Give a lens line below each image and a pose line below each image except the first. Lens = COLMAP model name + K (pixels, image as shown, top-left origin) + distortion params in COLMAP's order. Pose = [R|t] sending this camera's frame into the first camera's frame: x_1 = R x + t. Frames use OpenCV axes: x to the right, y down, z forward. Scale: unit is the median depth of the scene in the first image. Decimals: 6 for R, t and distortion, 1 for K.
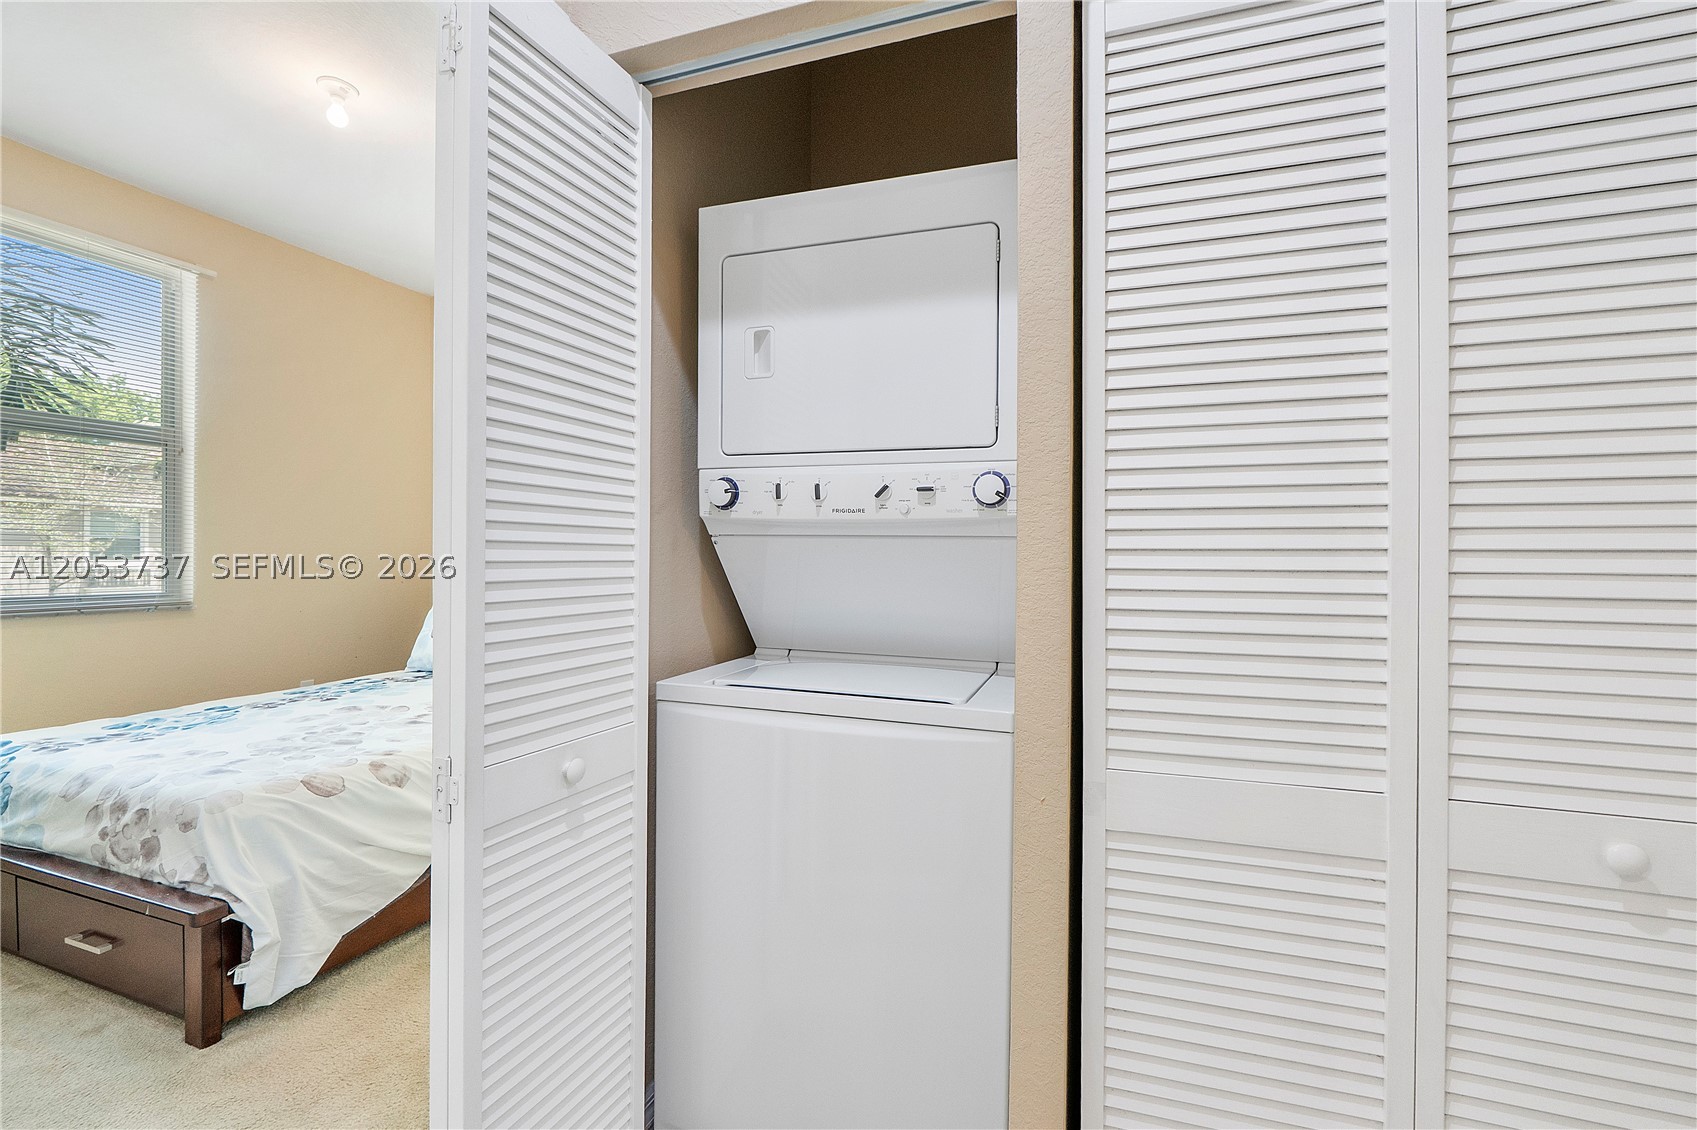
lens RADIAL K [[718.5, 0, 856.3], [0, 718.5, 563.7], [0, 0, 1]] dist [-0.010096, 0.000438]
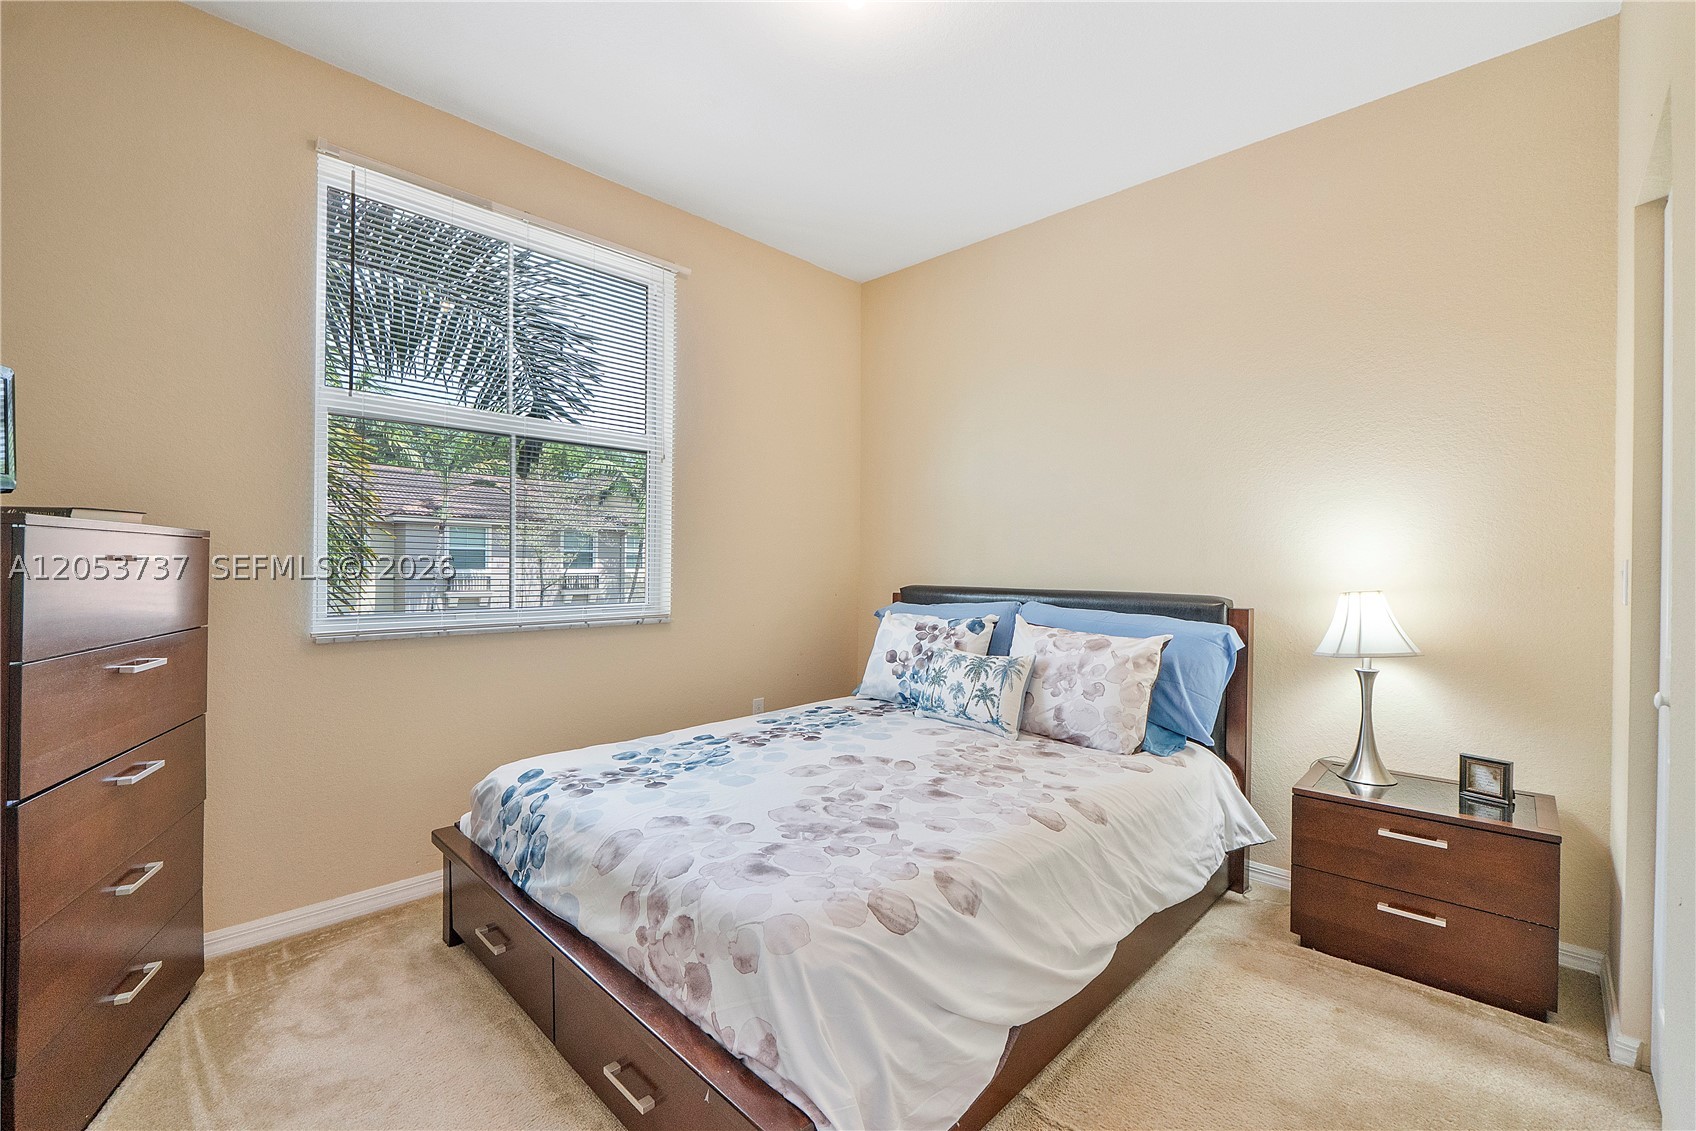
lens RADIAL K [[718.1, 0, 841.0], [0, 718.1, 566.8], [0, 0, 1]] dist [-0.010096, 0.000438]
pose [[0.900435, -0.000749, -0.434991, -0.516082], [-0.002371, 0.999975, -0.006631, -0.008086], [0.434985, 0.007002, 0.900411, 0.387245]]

[Exercise description]:
Copy out each line of the data above that contains the string "pose".

[Output for this task]:
Give a lens line below each image and a pose line below each image except the first. Lens = COLMAP model name + K (pixels, image as shown, top-left origin) + distortion params in COLMAP's order. Pose = [R|t] sending this camera's frame into the first camera's frame: x_1 = R x + t. Frames use OpenCV axes: x to the right, y down, z forward. Scale: unit is the median depth of the scene in the first image. Decimals: 6 for R, t and distortion, 1 for K.
pose [[0.900435, -0.000749, -0.434991, -0.516082], [-0.002371, 0.999975, -0.006631, -0.008086], [0.434985, 0.007002, 0.900411, 0.387245]]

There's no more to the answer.